« Ça me rappelle la guerre », lance un papy, en passant hier matin devant la longue file d'attente qui s'étirait place de la Bastille (11e). Une armée de clients en imperméable a patienté près d'une heure avant de pouvoir acheter fruits et légumes, lors d'une gigantesque vente « sauvage » organisée par une quarantaine de producteurs en colère, qui a fait le déplacement depuis le Sud-Ouest.

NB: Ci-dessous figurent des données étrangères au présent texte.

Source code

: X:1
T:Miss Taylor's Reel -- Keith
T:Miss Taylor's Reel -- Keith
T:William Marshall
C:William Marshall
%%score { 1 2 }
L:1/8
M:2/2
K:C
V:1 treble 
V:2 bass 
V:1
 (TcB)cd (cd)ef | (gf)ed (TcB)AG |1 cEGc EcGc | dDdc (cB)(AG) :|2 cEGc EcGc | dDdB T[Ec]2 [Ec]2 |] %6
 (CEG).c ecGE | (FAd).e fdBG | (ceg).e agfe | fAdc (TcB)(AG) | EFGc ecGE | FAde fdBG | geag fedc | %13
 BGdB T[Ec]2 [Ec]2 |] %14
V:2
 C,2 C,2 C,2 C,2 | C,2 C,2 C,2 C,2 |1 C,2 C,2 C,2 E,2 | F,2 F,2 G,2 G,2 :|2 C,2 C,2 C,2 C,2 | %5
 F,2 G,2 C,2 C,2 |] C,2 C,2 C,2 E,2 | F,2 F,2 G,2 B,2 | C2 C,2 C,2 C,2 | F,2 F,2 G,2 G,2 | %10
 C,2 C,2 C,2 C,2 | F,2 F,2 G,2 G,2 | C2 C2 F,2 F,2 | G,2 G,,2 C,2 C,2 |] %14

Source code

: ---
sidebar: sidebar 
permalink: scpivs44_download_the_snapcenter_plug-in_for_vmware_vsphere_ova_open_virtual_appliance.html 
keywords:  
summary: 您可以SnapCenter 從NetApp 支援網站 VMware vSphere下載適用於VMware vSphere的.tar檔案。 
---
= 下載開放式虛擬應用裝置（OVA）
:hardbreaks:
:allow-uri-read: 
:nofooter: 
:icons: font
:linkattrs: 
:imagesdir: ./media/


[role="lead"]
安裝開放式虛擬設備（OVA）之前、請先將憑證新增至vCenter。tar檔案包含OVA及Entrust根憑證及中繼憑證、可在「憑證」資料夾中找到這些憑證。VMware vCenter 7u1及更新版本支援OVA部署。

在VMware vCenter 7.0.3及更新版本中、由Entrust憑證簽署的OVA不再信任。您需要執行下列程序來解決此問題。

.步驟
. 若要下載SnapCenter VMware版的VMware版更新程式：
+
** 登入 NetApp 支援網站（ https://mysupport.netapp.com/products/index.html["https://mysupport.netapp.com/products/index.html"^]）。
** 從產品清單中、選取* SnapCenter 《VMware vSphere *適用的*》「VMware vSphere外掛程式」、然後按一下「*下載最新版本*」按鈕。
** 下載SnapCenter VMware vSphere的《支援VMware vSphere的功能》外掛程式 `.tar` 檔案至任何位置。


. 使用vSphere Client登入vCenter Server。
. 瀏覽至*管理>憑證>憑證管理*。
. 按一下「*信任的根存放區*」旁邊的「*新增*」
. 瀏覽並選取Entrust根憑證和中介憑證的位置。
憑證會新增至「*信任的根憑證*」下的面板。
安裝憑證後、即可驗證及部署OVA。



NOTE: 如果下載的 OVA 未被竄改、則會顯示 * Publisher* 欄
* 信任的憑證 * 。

A 2 € le melon, 1,50 € le kilo de tomates, de pommes ou de poires, les produits n'étaient pas vraiment moins chers que sur le marché officiel de la Bastille (anciennement marché Richard-Lenoir, note du ouaibemaître). Mais leurs prix étaient généralement inférieurs à ceux pratiqués par la grande distribution. « Je suis là pour qu'il continue à y avoir des agriculteurs en France », témoigne Raymonde, retraitée, venue de Colombes (Hauts-de-Seine) remplir son panier. La discussion s'engage avec Claude Griso, maraîcher dans le Lot-et-Garonne. « Là, je vends mes salades 70 cents, c'est le juste prix car j'en garde 35, ce qu'il me faut pour faire vivre mon exploitation, explique-t-il. Le problème, c'est que les intermédiaires de la grande distribution me les achètent depuis des mois à 15 cents, et je ne vais pas pouvoir continuer longtemps à ce rythme-là. » Le producteur commercialise 10 % de sa production « à la ferme », ce qui lui permet de limiter son déficit. « Nous ne voulons pas remettre en cause l'existence des grandes surfaces mais seulement limiter leurs marges », précise-t-il. « La grande distribution nous vole tous, producteurs comme consommateurs », surenchérit Raymond Girardi, président départemental du Modef, qui réclame une « table ronde » en vue d'imposer un contrôle de ces marges.
Le Modef, syndicat d'agriculteurs proche du PCF, avait amené hier matin 60 tonnes de fruits et légumes, qui se sont écoulés sur une trentaine de points de vente en Ile-de-France.